DESCRIPTION (provided by applicant): This proposal is based on the overall hypothesis that non-collagenous extracellular matrix (ECM) proteins play vital roles in the formation of dentin by odontoblasts and in the homeostatic mechanisms of formation and breakdown of bone by osteoblasts, osteocytes and osteoclasts. Specifically, we are focusing upon the biological functions of dentin matrix protein 1 (DMP1) and dentin sialophosphoprotein (DSPP). The importance of these two proteins in mineralized tissue formation is supported by a number of experiments showing that mice lacking genes coding for DMP1 and DSPP display defects in bone and/or dentin mineralization. It is well known that DSPP is proteolytically processed into DSP and DPP, found in the ECM of dentin. Recent data from our laboratory indicate that DPM1 is processed into 37K and 57K fragments, present in the ECM of bone and dentin. Our detailed sequence analyses show that four cleavage sites in DMP1 and two in DSPP are X-Asp bonds, strongly suggesting that these two proteins are processed by the same proteinase. We hypothesize that this proteinase is PHEX protein, that is predominantly expressed in bone and tooth and that has a strong preference for cleavage at the NH2-terminus of aspartyl residue. This idea is supported by observations that the bony and dental defects of Dmp1 and Dspp knock-out mice are similar to those of X-linked hypophosphatemic rickets caused by mutations of the PHEX gene. Based on these findings, we propose the following hypotheses: DMPI and DSPP are inactive precursors that are proteolytically processed by cleavage of selected X-Asp bonds during or after secretion. These proteolytic reactions, catalyzed by PHEX proteinase, release functional components, 37K and/or 57K fragments (in the case of DMP1), and DSP and/or DPP (from DSPP). These processing events play significant, crucial roles in the conversion of osteoid to bone and predentin to dentin. Failure to process these two proteins during PHEX deficiency gives rise to abnormal phenotypes similar to those when Dmp1 or Dspp genes are mutated or knocked out. To test these hypotheses, we propose the following Specific Aims: 1. To determine if PHEX protein is the enzyme responsible for catalyzing the proteolytic processing of DMP1 and DSPP. 2. To study the effects of 37K and 57K fragments on mineralization. 3. To study the biosynthesis and secretion of DMP1, 37K and 57K fragments.

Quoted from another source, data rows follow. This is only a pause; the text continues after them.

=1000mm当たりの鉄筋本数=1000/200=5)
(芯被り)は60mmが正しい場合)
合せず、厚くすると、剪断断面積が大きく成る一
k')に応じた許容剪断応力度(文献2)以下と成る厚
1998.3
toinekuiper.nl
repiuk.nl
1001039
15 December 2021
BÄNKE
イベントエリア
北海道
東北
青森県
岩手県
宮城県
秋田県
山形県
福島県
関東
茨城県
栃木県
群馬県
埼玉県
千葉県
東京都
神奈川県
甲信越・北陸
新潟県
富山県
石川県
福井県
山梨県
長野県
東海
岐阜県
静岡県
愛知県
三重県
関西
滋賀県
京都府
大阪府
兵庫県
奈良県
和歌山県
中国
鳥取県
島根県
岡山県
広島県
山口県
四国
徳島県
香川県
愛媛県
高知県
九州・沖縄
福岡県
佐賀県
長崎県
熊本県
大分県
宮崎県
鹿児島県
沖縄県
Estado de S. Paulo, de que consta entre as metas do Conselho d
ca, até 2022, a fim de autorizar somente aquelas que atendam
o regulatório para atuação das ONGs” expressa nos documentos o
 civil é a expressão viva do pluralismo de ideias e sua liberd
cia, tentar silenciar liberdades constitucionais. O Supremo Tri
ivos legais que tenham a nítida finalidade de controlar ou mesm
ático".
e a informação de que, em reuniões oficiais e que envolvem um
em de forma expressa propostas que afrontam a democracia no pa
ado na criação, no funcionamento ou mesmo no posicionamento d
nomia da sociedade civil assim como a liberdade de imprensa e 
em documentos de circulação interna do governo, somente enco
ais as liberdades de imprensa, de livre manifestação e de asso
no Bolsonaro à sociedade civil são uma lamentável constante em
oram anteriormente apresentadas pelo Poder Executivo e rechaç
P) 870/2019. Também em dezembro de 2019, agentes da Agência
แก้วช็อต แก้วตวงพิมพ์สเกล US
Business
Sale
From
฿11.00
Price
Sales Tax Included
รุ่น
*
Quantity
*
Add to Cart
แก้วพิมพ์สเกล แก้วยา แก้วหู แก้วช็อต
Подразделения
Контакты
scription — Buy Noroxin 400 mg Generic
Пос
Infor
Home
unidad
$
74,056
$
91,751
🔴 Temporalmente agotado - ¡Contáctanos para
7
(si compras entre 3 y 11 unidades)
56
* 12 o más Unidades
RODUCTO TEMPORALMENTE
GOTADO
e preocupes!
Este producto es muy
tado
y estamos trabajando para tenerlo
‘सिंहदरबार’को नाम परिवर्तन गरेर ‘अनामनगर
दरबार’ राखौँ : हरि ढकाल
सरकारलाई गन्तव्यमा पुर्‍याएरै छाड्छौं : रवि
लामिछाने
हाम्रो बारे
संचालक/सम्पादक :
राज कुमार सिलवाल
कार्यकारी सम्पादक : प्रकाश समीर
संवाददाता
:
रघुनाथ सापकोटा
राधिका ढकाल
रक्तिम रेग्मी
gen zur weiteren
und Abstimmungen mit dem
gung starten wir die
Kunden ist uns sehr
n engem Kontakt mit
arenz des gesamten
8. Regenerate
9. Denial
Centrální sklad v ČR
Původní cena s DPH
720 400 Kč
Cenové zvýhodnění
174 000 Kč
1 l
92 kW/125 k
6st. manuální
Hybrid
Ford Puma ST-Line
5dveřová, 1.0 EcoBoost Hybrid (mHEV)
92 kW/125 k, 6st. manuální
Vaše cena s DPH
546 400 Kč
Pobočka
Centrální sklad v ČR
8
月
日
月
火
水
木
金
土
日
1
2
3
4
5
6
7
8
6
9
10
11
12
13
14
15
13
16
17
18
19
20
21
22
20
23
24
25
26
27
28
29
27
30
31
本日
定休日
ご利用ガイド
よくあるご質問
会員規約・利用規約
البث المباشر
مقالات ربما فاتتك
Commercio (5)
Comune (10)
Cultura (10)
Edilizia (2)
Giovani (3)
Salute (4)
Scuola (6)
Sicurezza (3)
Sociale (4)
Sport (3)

描述（由申请人提供）：该提案基于总体假设，即非胶质细胞外基质（ECM）蛋白蛋白在牙本质细胞以及骨骼形成和骨骼的稳态机制中起着至关重要的作用。具体而言，我们专注于牙本质基质蛋白1（DMP1）和乙蛋白唾液磷蛋白（DSPP）的生物学功能。这两种蛋白质在矿化组织形成中的重要性得到了许多实验，表明缺乏编码DMP1和DSPP的基因的小鼠在骨骼和/或牙本质矿化中显示缺陷。众所周知，DSPP在牙本质的ECM中被蛋白水解处理为DSP和DPP。我们实验室的最新数据表明，DPM1被处理成37K和57K片段，存在于骨骼和牙本质的ECM中。我们的详细序列分析表明，DMP1中的四个切割位点，DSPP中的两个是X-ASP键，强烈表明这两种蛋白质是由相同的蛋白酶处理的。我们假设该蛋白酶是PHEX蛋白，主要在骨和牙齿中表达，并且在Aspartyl残基的NH2-末端具有很强的偏爱。观察到DMP1和DSPP敲除小鼠的骨缺损和牙齿缺损的观察支持了这一想法。 基于这些发现，我们提出了以下假设：DMPI和DSPP是不活跃的前体，它们在分泌过程中或分泌后通过所选X-ASP键的切割来蛋白水解处理。这些蛋白水解反应是由PHEX蛋白酶催化的，释放功能成分，37K和/或57K片段（对于DMP1），DSP和/或DPP（来自DSPP）。这些加工事件在骨质转化为骨骼和牙本质为牙本质的转化中起着重要的至关重要的作用。在pHEx缺乏症中，未能处理这两种蛋白质会导致异常表型与DMP1或DSPP基因突变或撞倒时相似。为了检验这些假设，我们提出以下特定目的：1。确定PHEX蛋白是否是负责催化DMP1和DSPP的蛋白水解加工的酶。 2。研究37K和57K片段对矿化的影响。 3。研究DMP1、37K和57K片段的生物合成和分泌。